Do you enjoy literature and spending your free time curled up reading a good book? If so, then TPS’s English 3 Literature Survey and Composition is the class for you.
English 3 Literature Survey and Composition, taught by Mrs. Thomas, Mrs. Fredrick, Mrs. Gray, Mrs. Shearon, and Mrs. Yagel explores a variety of literary genres. Throughout this class, students grade 9th-12th will taste a sampling of short stories, poetry, film, drama, and a novel. Weekly, students will complete a reader response paragraph and a quiz. Over the school year, students will write four essays including a compare and contrast essay, research essay, poetry explication, and film review. In my interview with Mrs. Gray, she describes her love for literature and experiences teaching English 3 Literature Survey:
Ainsley: How long have you taught at TPS?

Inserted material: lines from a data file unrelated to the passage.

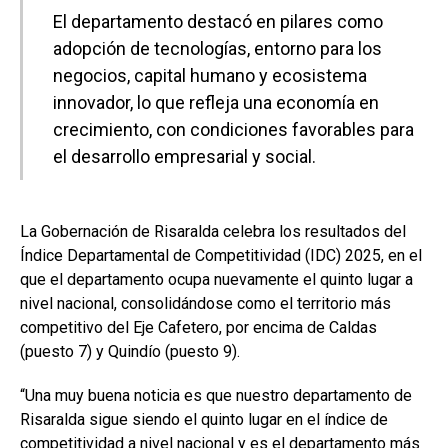
El departamento destacó en pilares como
adopción de tecnologías, entorno para los
negocios, capital humano y ecosistema
innovador, lo que refleja una economía en
crecimiento, con condiciones favorables para
el desarrollo empresarial y social.
La Gobernación de Risaralda celebra los resultados del
Índice Departamental de Competitividad (IDC) 2025, en el
que el departamento ocupa nuevamente el quinto lugar a
nivel nacional, consolidándose como el territorio más
competitivo del Eje Cafetero, por encima de Caldas
(puesto 7) y Quindío (puesto 9).
“Una muy buena noticia es que nuestro departamento de
Risaralda sigue siendo el quinto lugar en el índice de
competitividad a nivel nacional y es el departamento más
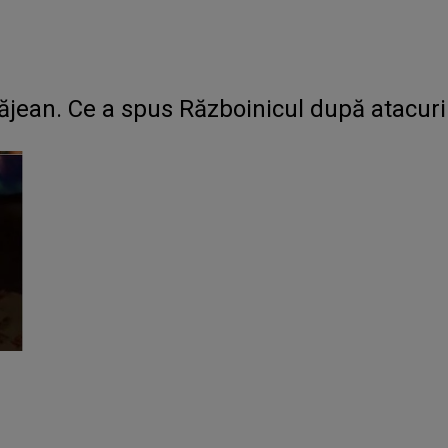
ălăjean. Ce a spus Războinicul după atacuri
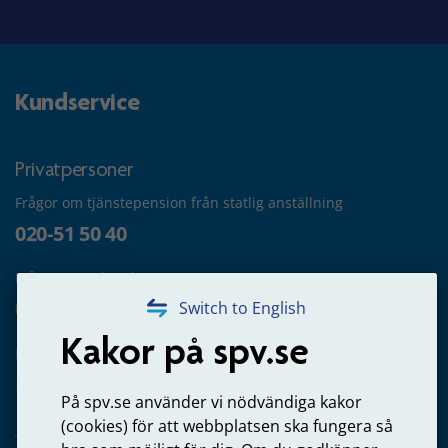
Kundservice
Privatpersoner
Frågor om tjänstepension från statlig anställning
020-51 50 40
Frågor om utbetalning
020-65 00 65
Switch to English
Kakor på spv.se
Kontakta oss
Privatperson – skicka mejl till oss
På spv.se använder vi nödvändiga kakor
(cookies) för att webbplatsen ska fungera så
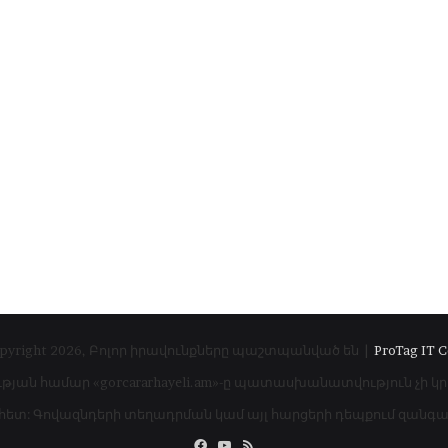
pyright 2026, Բոլոր իրավունքները պաշտպանված են |
ProTag IT C
ւթյան համար «gorcararhayeli.am»-ը պատասխանատվություն չի կ
 հետ: Գովազնդերի տեղադրման կամ այլ հարցերի դեպքում զան
Facebook
YouTube
RSS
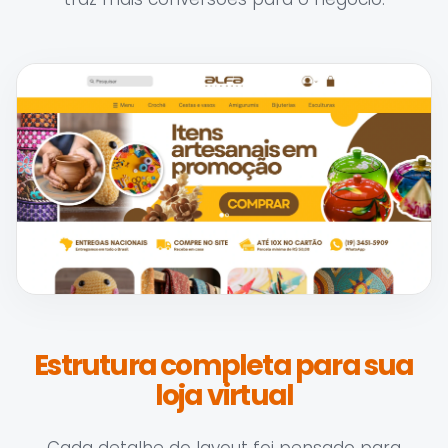
Estrutura completa para sua
loja virtual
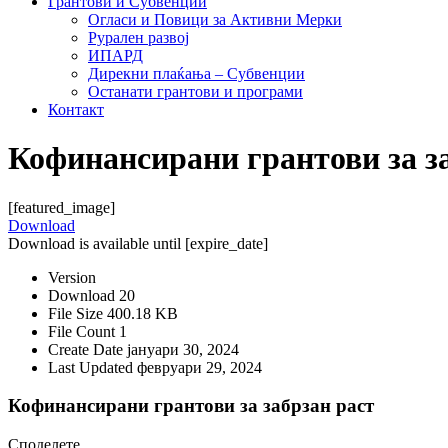
Грантови и Субвенции
Огласи и Повици за Активни Мерки
Рурален развој
ИПАРД
Дирекни плаќања – Субвенции
Останати грантови и програми
Контакт
Кофинансирани грантови за з
[featured_image]
Download
Download is available until [expire_date]
Version
Download
20
File Size
400.18 KB
File Count
1
Create Date
јануари 30, 2024
Last Updated
февруари 29, 2024
Кофинансирани грантови за забрзан раст
Споделете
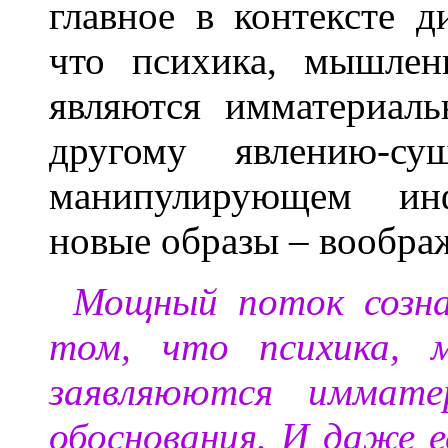
главное в контексте д
что психика, мышлен
являются имматериал
другому явлению-с
манипулирующем ин
новые образы – вообра
Мощный поток созна
том, что психика, 
заявляюются иммате
обоснования. И даже е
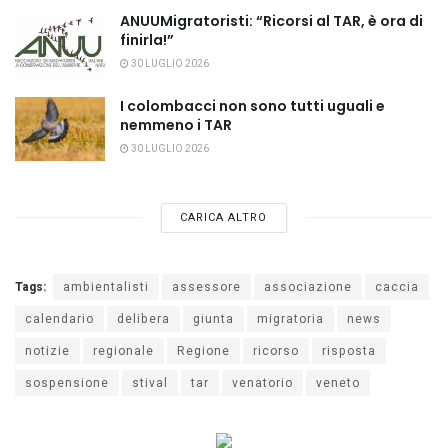
ANUUMigratoristi: “Ricorsi al TAR, è ora di
finirla!”
30 LUGLIO 2026
I colombacci non sono tutti uguali e
nemmeno i TAR
30 LUGLIO 2026
CARICA ALTRO
Tags:
ambientalisti
assessore
associazione
caccia
calendario
delibera
giunta
migratoria
news
notizie
regionale
Regione
ricorso
risposta
sospensione
stival
tar
venatorio
veneto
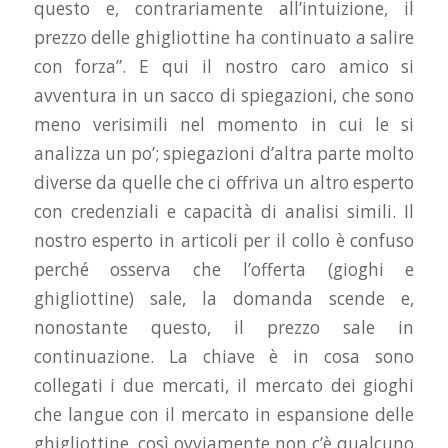
questo e, contrariamente all’intuizione, il
prezzo delle ghigliottine ha continuato a salire
con forza”. E qui il nostro caro amico si
avventura in un sacco di spiegazioni, che sono
meno verisimili nel momento in cui le si
analizza un po’; spiegazioni d’altra parte molto
diverse da quelle che ci offriva un altro esperto
con credenziali e capacità di analisi simili. Il
nostro esperto in articoli per il collo è confuso
perché osserva che l’offerta (gioghi e
ghigliottine) sale, la domanda scende e,
nonostante questo, il prezzo sale in
continuazione. La chiave è in cosa sono
collegati i due mercati, il mercato dei gioghi
che langue con il mercato in espansione delle
ghigliottine, così ovviamente non c’è qualcuno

Mrs. Gray: I began teaching with TPS in the Fall of 2011–so 8 school years now. I had apprenticed with Nikki Troxell the year prior, in one of her sections of Advanced Comp. And I was a TPS student during my high school years as well, so I’ve been a part of the TPS community for over 15 years.
Ainsley: What is your favorite book?
Mrs. Gray: Isn’t this the hardest question to ask an English teacher? I have such an appreciation for great literature that I can always find something to value and enjoy. But the three at the top of my list right now are Persuasion, Peter Pan, and Little Women.
Ainsley: What is your favorite part to teach of the class?
Mrs. Gray: I love the literature discussions. I really want the bulk of class time to just be talking about what we’ve read. I talk about books a lot in my everyday life (my husband is an author and avid reader as well), but most people aren’t quick to have those conversations with me. This class is a great outlet for me. I think the more years I spend talking about great stories, the more I grasp how talking about books is really the same as talking about life. Great writing mirrors the human experience, so when we talk about our favorite stories, or even our least favorites, we’re really talking about life.
Ainsley: Do you have any advice to a student wondering if this course is a good fit for him/her?
Mrs. Gray: Yes! I think it’s a good fit for more students than you might think. It’s not an easy course (it is at the Honors high school level), but hard in all the best ways. The class really aims to develop a strong ability to read broadly and think deeply. We’re not interested in “fluff”; we want to find truth in what we’re reading, whatever we’re reading. I think any student who wants to learn to dig deep into what she reads, fiction or nonfiction, short or long, that student will thrive in this class. It’s certainly a commitment, both in time and mental energy, but I think it’s worth it.
Starting off the year, students will explore a variety of short stories. While reading the short stories, students will learn various annotating techniques which will help with reading comprehension. At the end of the short story, unit students will write a compare and contrast essay.
The next genre of literature students will explore is the novel. In past years, students will work through The Scarlet Letter by Nathaniel Hawthorne. Through in-class discussion, students will learn a variety of literary techniques Hawthorne uses in his novel. At the end of the novel unit, students will write a research article on the novel.
After Christmas break, students will begin the poetry unit where they will learn poetry terms as well as how to identify a poem’s rhyme and meter. Throughout this unit, students will explore different types of poems such as the sonnet, pastoral, and villanelle. Summing up the poetry unit, students will write the poetry explication analysis a poem of their choice.
Next, students will explore film. They will watch and analyze films such as The Help, The Boy in the Striped Pajamas, and Hugo. Students will learn how to take notes on movies while enjoying the film’s plot line. They will learn film terms such as production design and costume design as well as learning how to identify between a good and a bad actor. Closing out the film unit, students will complete the film review. In this last essay, students will review one of the films they watched and decide whether the movie is well done or poorly done.
The last unit in English 3 Literature Survey is the drama unit. In this unit, students will explore a variety of plays such as The Taming of the Shrew and Antigone. Students will be exposed to great playwrights such as William Shakespeare and will experience both tragedy and comedy. Closing out the year, students will complete a final test which covers all the literary terms in each of the five units.
English 3 Literature Survey is designed for students who love to read and write. Students who take pleasure in reading will enjoy the in-depth class discussion regarding the different genres of literature. Throughout this course, students will read intriguing books and improve their writing skills. See if this fantastic English course is a good fit for you!